By Aduragbemi Omiyale

The board of Geo-Fluids Plc has been given approval to increase the company’s authorised share capital from N2.13 billion to N25.00 billion.

The authorisation for this was given by shareholders at the organisation’s Annual General Meeting (AGM) on Monday.

With this, Geo-Fluids can raise additional funds of up to N22.87 billion through “special placement, private placement, private placement, public offer, rights issue, extraordinary grant of shares and/or any other such methods as they deem fit either in Nigeria or internationally, on or at such dates and on such terms and conditions as shall be determined by the directors,” according to one of the resolutions passed at the gathering.

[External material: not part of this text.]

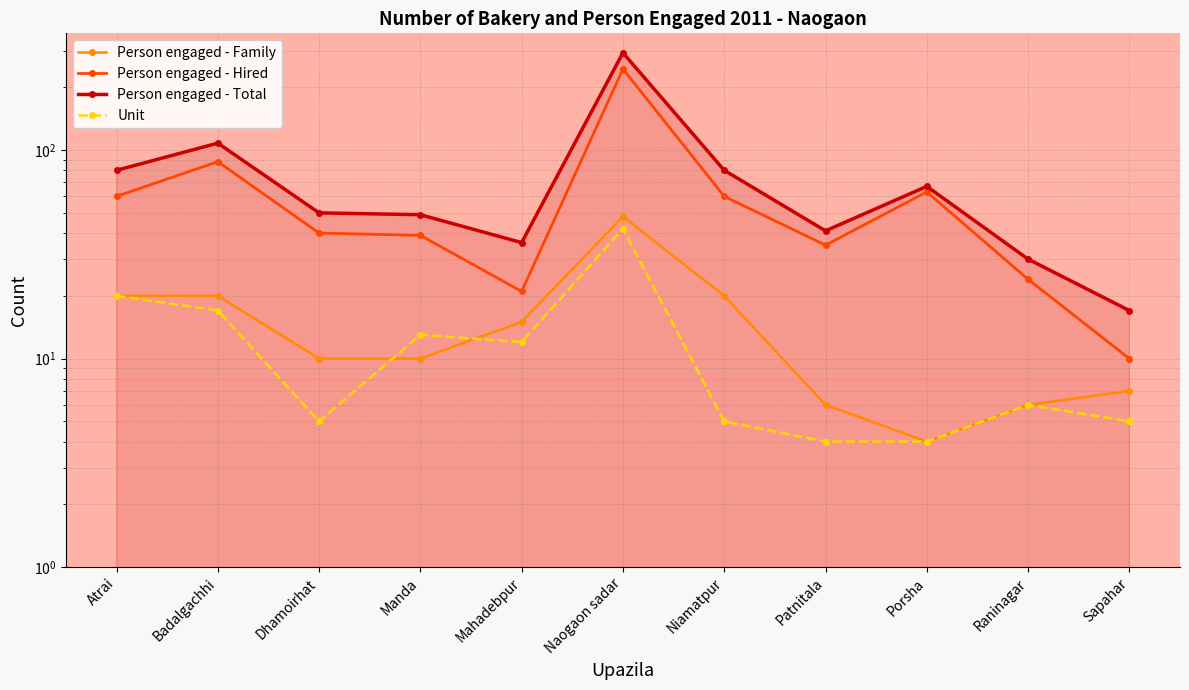

What are all the series names shown in the legend?

Person engaged - Family, Person engaged - Hired, Person engaged - Total, Unit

The raise in share capital would be done by creating additional 45.74 billion ordinary shares of 50 Kobo each, ranking equally with existing shares.

Geo-Fluids currently trades its stocks on the NASD OTC Securities Exchange at N6.00 per unit.

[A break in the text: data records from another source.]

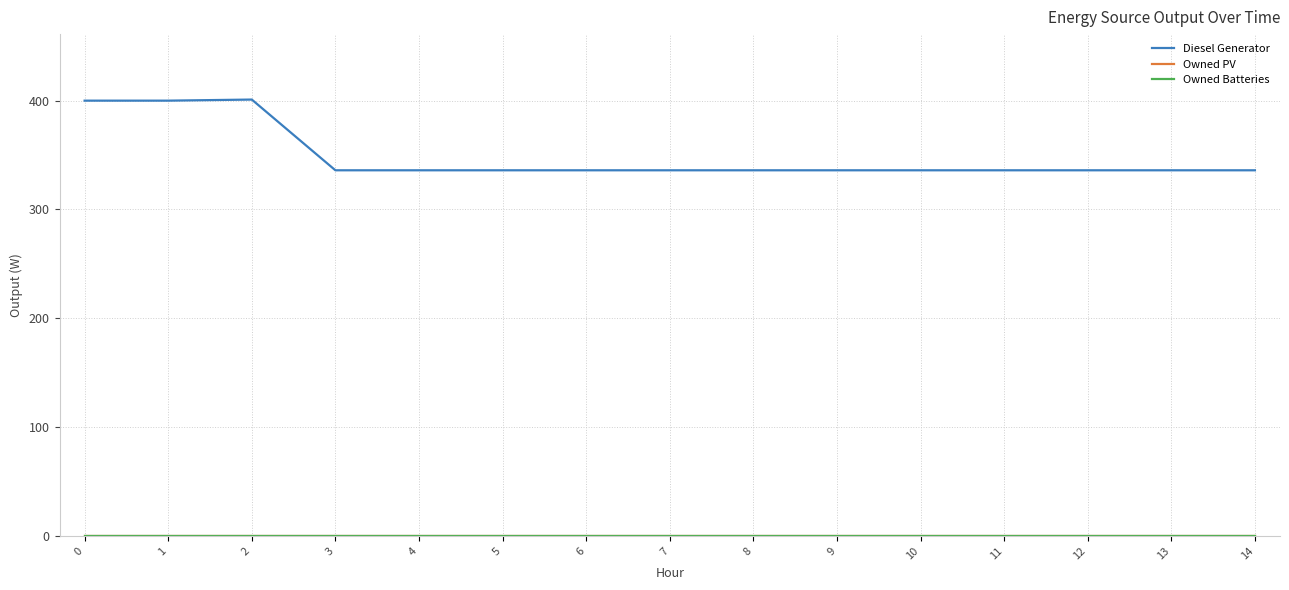

What is the lowest value of the Diesel Generator series?

336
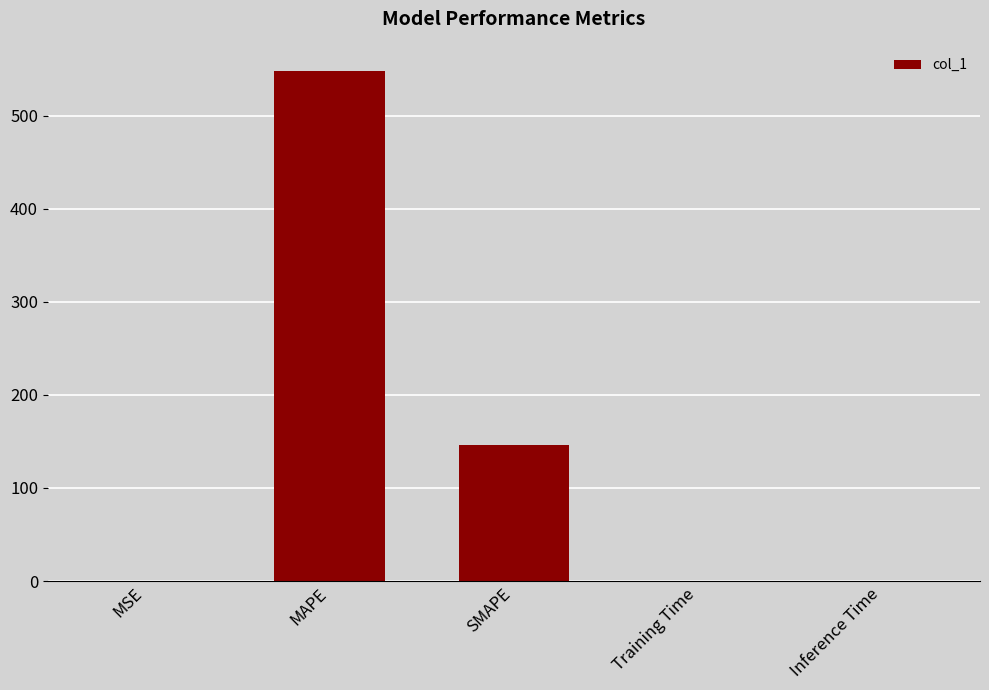

The chart shows a value of 146.5 at SMAPE. True or false?

True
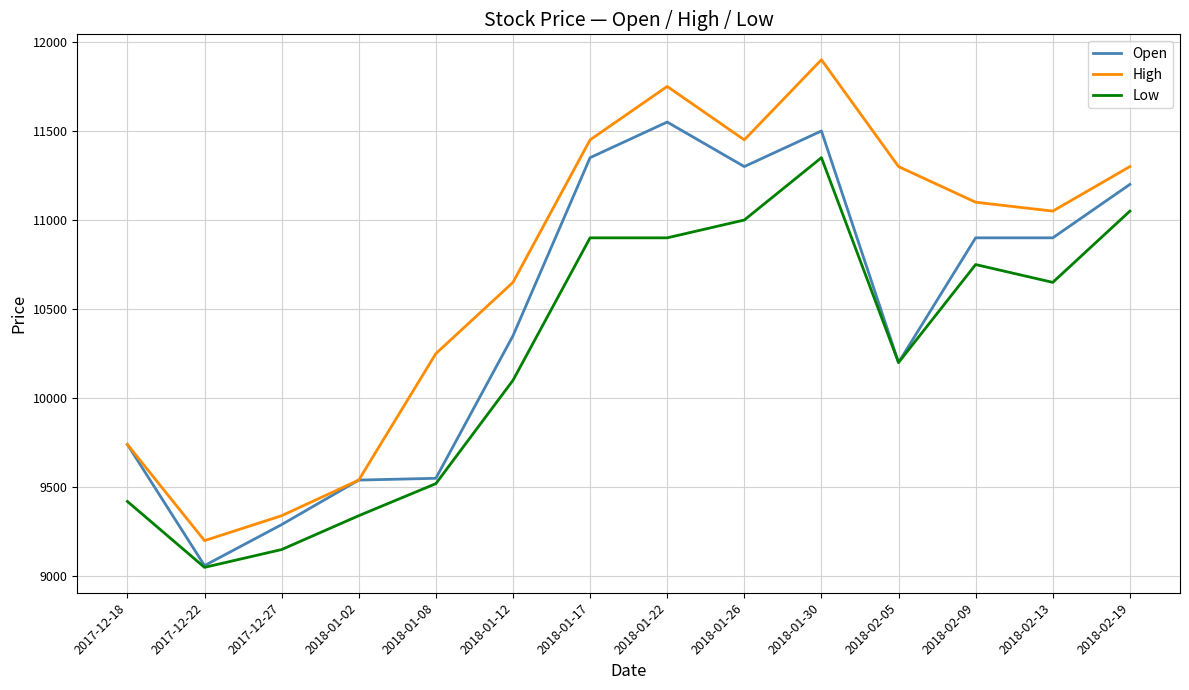

Which label corresponds to the largest value in the chart?

2018-01-30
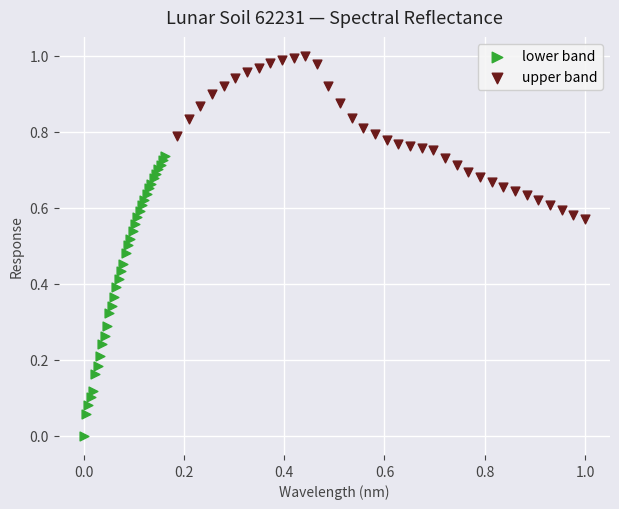

What are all the series names shown in the legend?

lower band, upper band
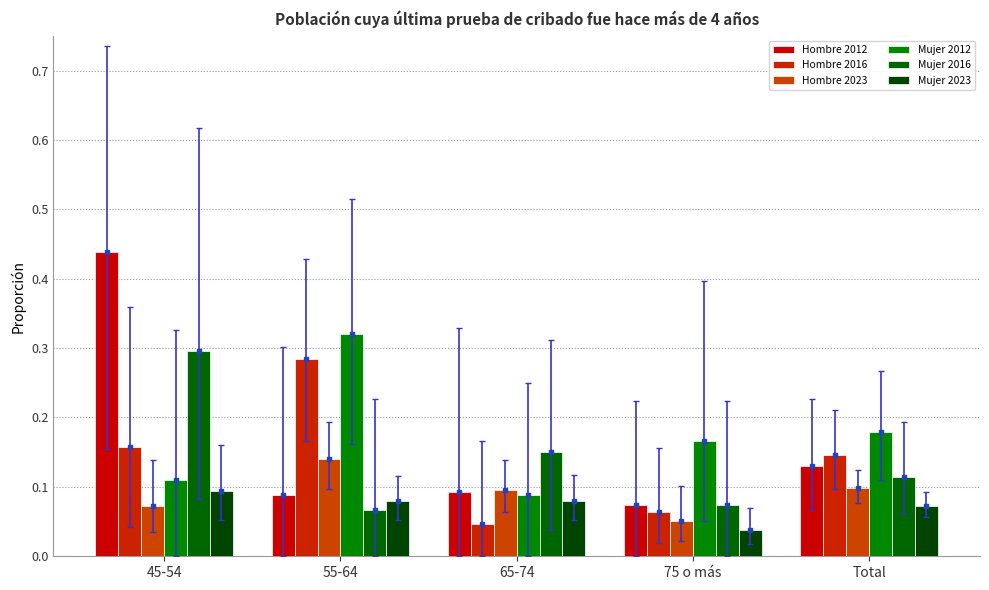

Which series has the largest total across all categories?

Mujer 2012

The oilfield services firm is seeking fresh funds as part of its major restructuring plan, with its eventual destination being on the Nigerian Exchange (NGX) Limited after delisting from the NASD.

Commenting on the latest development, the chairman of Geo-Fluids, Mr Jacob Esan, said, “When I assumed leadership of this company on September 1, 2018, Geo-Fluids Plc was going through a prolonged and challenging period of receivership. I am happy to report that the receivership was successfully vacated in 2023.”

“Geo-Fluids Plc stands at a new threshold in its history. The receivership is behind us, the governance structure has been restored, and the company is now repositioned to pursue new and complementary business opportunities with clarity and purpose,” he added.

Also at the meeting, shareholders approved the audited financial statements of the organisation from 2012 to 2024 fiscal years,

They also passed a resolution allotting some shares from the newly created ordinary shares to Mr Esan to appreciate him for resuscitating Geo-Fluids.